Алба, отчинка моя… - Василе Василаке
Шрифт:
Интервал:
Закладка:
…Не спалось деду Антону. Вот и разыгрались все эти чудные, шальные дурацкие мысли. А как перестал думать, в ушах снова раздался шелест. «Ну, черт возьми, да что за шелест? Все время!.. Все время!.. Ух, как душно…»
Толкнул окно веранды, и прохладный влажный воздух умиротворяющим и благостным дыханием обдал его.
— Дождь! — воскликнул Беллони. — О боже, дождь. О друг, будь славен! — сказал он дождю.
С улицы, с крыши отрезвляющими стрелами впились в Антона капли дождя.
«Антон ты, Антон. А ведь никого ты не убил… Даже на войне, честно признайся, никогда не целился, стрелял наобум… Ни на кого не доносил. А половину ночи мучился ты, Антон, шелестом, аплодисментами и Млечными Путями, — дождь, ах боже!.. Боже, дай мне топор, я разобью этот телевизор. Он разучил меня различать природные звуки. Ах ты, Антон Беллони, конец тебе: принял дождь за аплодисменты. Какой же ты сын полей? Какая благодать, а? Какая благодать снизошла», — и пошел снова в постель, оставив открытой и дверь, и окна веранды.

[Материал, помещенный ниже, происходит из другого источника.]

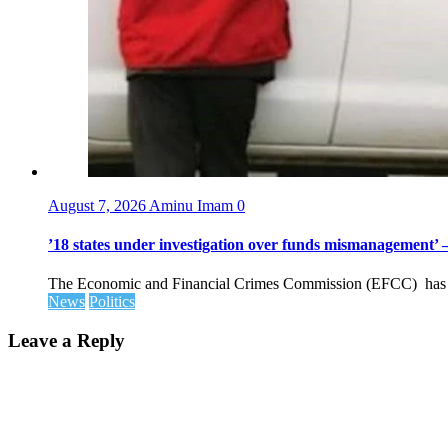
August 7, 2026
Aminu Imam
0
’18 states under investigation over funds mismanagement
The Economic and Financial Crimes Commission (EFCC) has disc
News
Politics
Leave a Reply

Однако, когда Беллони очутился в постели и согрелся, в нем заговорили чертики: «Ишь ты, три раза ему через Кирикэ передавал, а не появляется! Ах, почтальон-друг, уже пятый день мне ничего не приносишь. Даже записку тебе оставил! И ночь бы коротали вместе, и я тебе рассказал бы все-все… Может, опять что-то разразилось?»
С этой мыслью Антон Беллони-Мэлигэ — уснул. Вернул его в реальность знакомый голос:
— Эй, дядя Антон!.. Дома есть кто?.. Это я — Ангел-почтальон!
Глава V
Ох-ох-ох, почему столь щемяще и необъяснимо тревожат нас, так сказать, души, давно ушедшие? Откуда эти видения, которые не в силах уразуметь пенсионер Беллони? Может, надо согласиться с поэтом — что, братцы, и такое бывает: всхлипнет кто-то на одном конце планеты, а на другом, поди разберись отчего, неизвестный прохожий замедляет шаг.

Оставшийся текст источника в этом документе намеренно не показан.